Литмир - Электронная Библиотека
A
A

– А князья? Князья? – прервал Мшщуй. – Разве не знаешь того, что с их двора течёт, как из источника, и что, когда они чёрные, все от них должны испачкаться? Покажи ты мне двор и пана, что бы к немцам не льнул, что бы обходился без них. Соседнюю Силезию немцы уже наводнили, поселившись в ней, города строят, свой закон привозят, чтобы нашего не слушаться, заслоняются крестом, дабы им ничего не было…

– Милый брат, – вздохнул епископ, – ты печалишься и в Божью опеку не веришь… Бог и такие инструменты использует для обращения. Я спокоен, нас тут больше; чем мне вредят пришельцы, когда наша жизнь их захватит и должна переделать?

– Немца! Чтобы наши силы немца из кожи его выволокли и новую ему дали? – воскликнул Мшщуй. – Я, на самом деле, видел много наших, что онемечились, и ни одного немца, что бы стал нашим. Если бы и говорить научился, и одежду надел, и дал приласкать себя, в нём всегда что-то сидит, что смердит.

– А все христиане являются братьями, – произнёс епископ, – о том ты забыл.
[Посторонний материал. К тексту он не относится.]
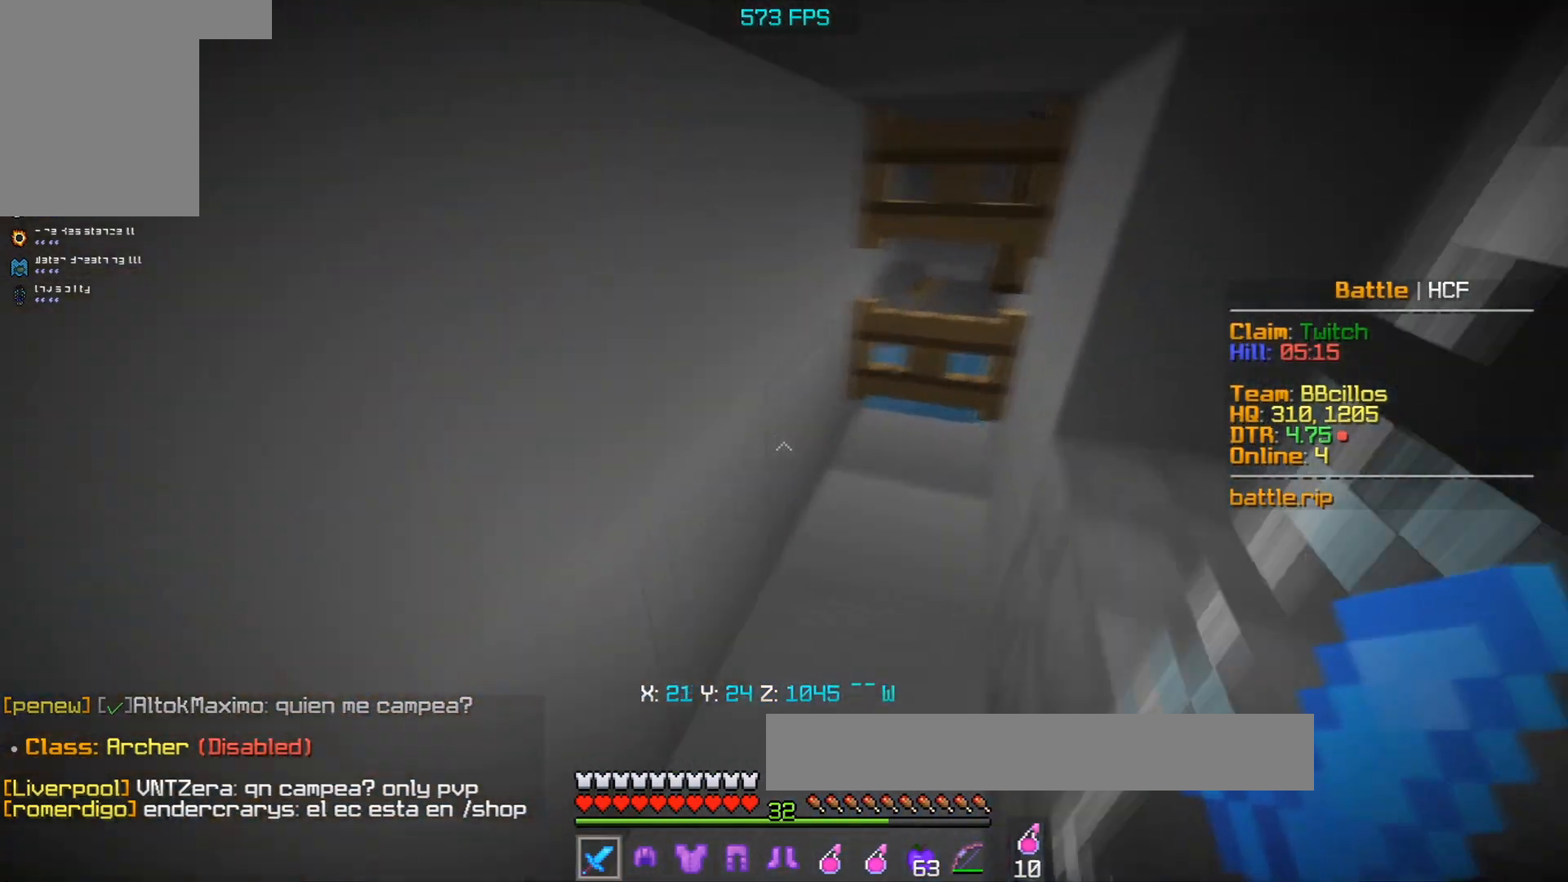
{"keys": ["d", "s"], "mouse": [], "events": [[133, "mouse_right", "down"], [333, "d", "down"], [450, "w", "up"], [467, "mouse_right", "up"], [483, "s", "down"]]}
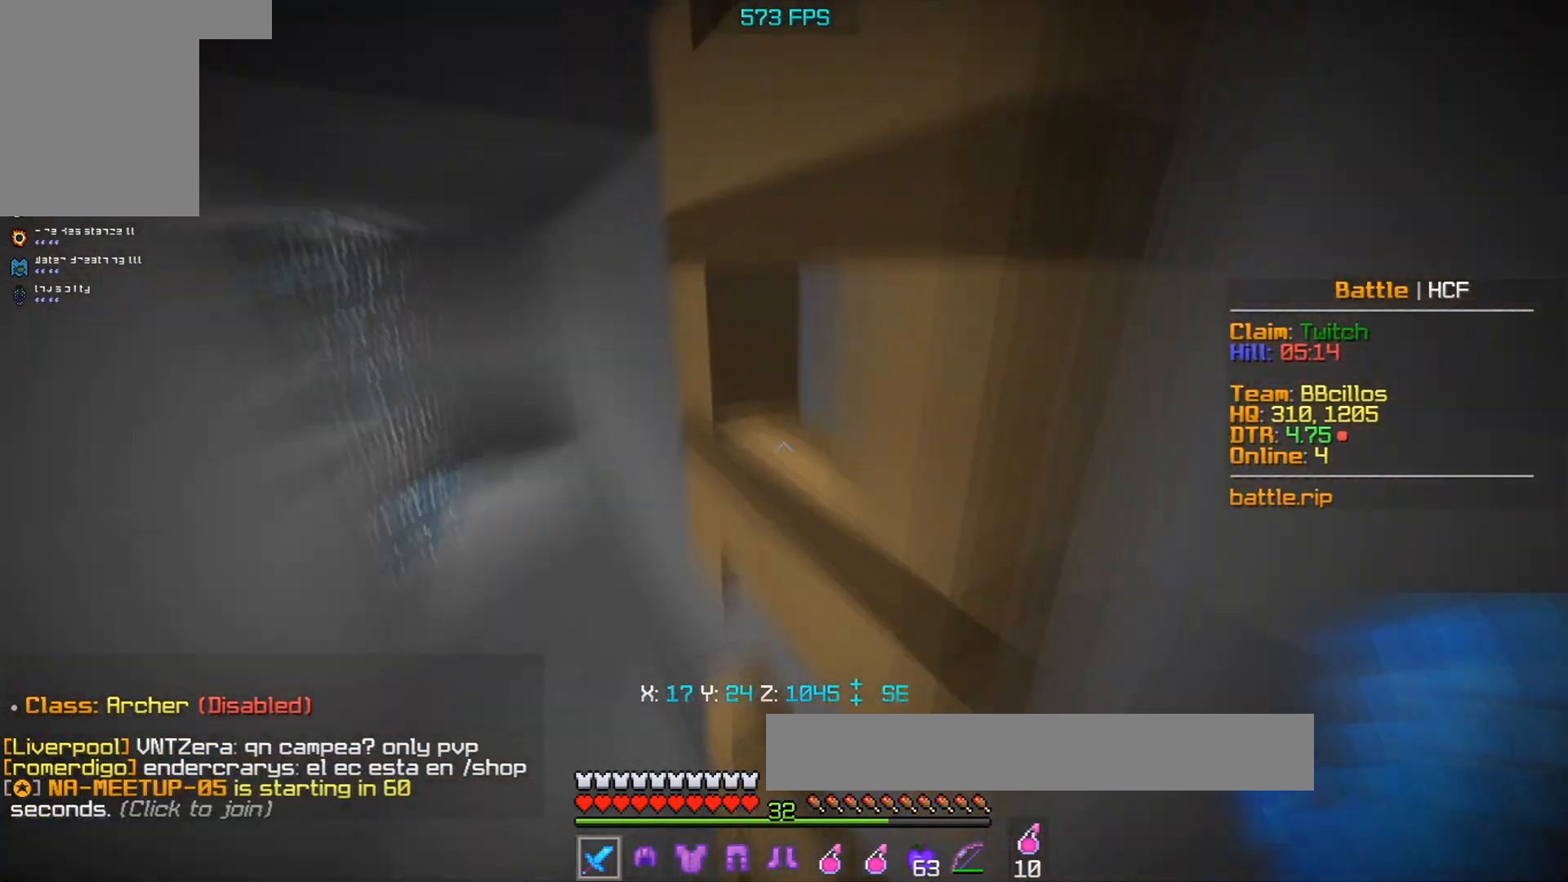
{"keys": ["d"], "mouse": [], "events": [[33, "mouse_right", "down"], [83, "d", "up"], [317, "d", "down"], [350, "s", "up"], [400, "mouse_right", "up"]]}
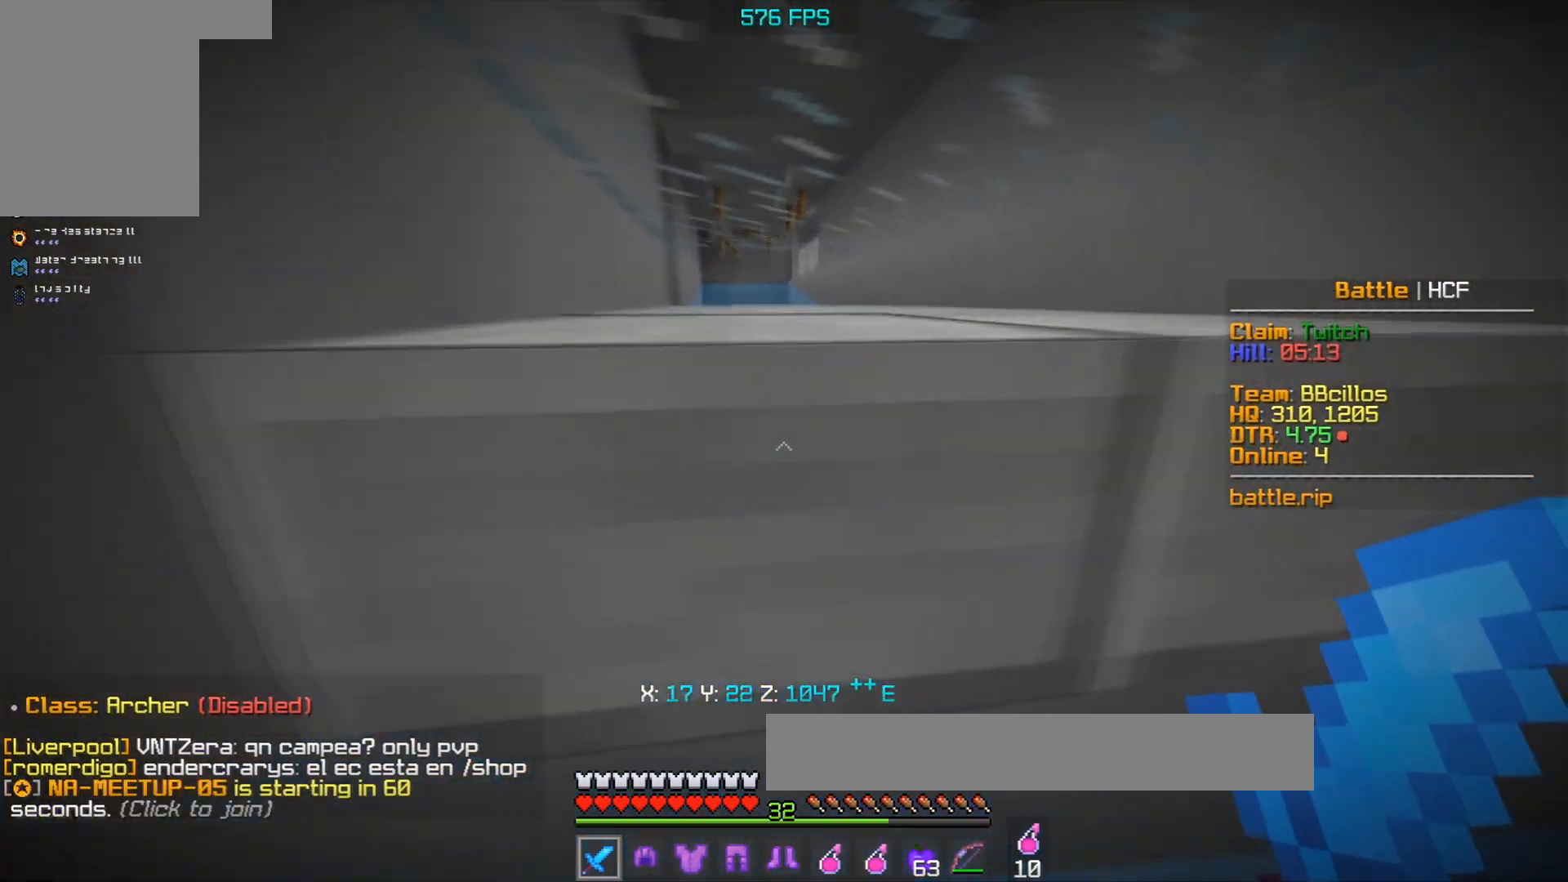
{"keys": ["s"], "mouse": ["right"], "events": [[17, "s", "down"], [100, "d", "up"], [167, "mouse_right", "down"]]}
– Нет, я только хочу, чтобы каждый брат у себя сидел и к забору моему не прижимался, – сказал Мшщуй. – Им хочется нашей земли! Не могли завоевать оружием, хотят на ней осесть без проливания крови… переодеваясь в челядь и служа нам. Беда тому жупану, что в грод пускает торгашей, не зная… Ночью его ворота откроют неприятелю. Я их ни панами, ни слугами не хочу иметь, а братьями за дверью…

Видя, что епископ молчит, опустив голову, он продолжал далее:

– Не могли с нами жить иначе, мудрый народ за искусство взялся. Королям и князьям начали жён рекомендовать, чуть ли не из монастырей.

Епископ шикнул.

– Так было, – добавил Мшщуй. – Болеслав женился на монашке, не отлучили его.

– Это было плохо, – сказал епископ.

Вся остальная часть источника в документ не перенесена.